*** Text ***

  • 3. Intended Audience and Functionalities • Intended audience: eBook readers and general users. • Functionalities: portal of the project, eBook repository and discovery system.
  • 4. Mobile Site • There are two kinds of interfaces of this website based on the device one uses. Only the traditional nonmobile interface will be examined in this presentation due to the limited scope of the assignment.
  • 6. Issues of Indexing/Tag System • There is a searching box as well as a tag called “Search Catalog”; – The searching box is too small to be noticed; – The tag “Search Catalog” actually leads users to a page where one cannot find the searching box, but only some browsing selections; • There are a number of repetitive tags on the left-hand bar and on the top of the page; – For example, the tag “Book Categories”.
  • 7. Means To Find a Book • Searching • Browsing – By categories
  • 9. Issues of Searching • The display is different from most of the interfaces one can see on the Internet, which may result some difficulties for new users; • Due to a lack of navigation mechanism and the function to refine the result by facets, it’s extremely inconvenient to locate a resource if the result is big.

*** End of Text ***

▶ _Exercise prompt_
Summarize the eBook website review in two sentences.

*** Records supplied ***

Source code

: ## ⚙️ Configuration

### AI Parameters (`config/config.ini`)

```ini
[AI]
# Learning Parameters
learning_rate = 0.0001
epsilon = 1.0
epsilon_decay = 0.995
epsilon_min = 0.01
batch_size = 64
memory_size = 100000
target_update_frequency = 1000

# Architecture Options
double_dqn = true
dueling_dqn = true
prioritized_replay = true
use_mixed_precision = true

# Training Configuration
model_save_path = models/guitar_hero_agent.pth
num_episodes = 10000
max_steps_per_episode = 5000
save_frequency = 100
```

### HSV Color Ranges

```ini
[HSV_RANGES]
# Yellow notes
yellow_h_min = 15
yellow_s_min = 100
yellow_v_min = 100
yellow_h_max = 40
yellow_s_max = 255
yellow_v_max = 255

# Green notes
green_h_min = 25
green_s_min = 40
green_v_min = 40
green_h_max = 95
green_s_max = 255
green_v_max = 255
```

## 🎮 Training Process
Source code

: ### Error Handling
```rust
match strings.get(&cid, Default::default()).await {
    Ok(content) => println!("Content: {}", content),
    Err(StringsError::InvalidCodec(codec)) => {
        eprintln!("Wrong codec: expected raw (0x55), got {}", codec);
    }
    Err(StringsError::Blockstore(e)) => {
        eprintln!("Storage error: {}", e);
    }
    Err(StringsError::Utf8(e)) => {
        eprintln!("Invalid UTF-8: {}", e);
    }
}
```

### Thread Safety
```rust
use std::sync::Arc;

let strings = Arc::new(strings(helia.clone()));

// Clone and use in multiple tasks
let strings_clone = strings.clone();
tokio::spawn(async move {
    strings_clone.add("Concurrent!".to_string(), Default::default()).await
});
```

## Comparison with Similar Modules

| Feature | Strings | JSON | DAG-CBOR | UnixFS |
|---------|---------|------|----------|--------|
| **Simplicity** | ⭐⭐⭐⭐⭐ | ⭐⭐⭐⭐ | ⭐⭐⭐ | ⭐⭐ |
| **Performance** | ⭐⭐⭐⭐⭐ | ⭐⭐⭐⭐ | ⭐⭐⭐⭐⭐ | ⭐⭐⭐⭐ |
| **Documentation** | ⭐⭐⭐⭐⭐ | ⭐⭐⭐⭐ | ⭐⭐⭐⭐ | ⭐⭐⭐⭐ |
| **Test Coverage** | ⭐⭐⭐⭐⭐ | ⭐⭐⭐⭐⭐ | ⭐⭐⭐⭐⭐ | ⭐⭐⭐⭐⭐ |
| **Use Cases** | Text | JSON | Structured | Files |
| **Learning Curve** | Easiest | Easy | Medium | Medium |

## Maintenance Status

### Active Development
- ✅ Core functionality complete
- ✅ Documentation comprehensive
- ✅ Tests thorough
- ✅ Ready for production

*** End of Records supplied ***

▶ _Solution to this task_
The review examines the traditional nonmobile interface of a website that serves eBook readers and general users as a project portal, eBook repository, and discovery system, where books are found by searching or by browsing categories. It identifies several problems: a search box too small to notice, a "Search Catalog" tag that leads to a page with no search box, repeated tags such as "Book Categories," a results display unlike most interfaces, and no navigation or facet refinement for large result sets.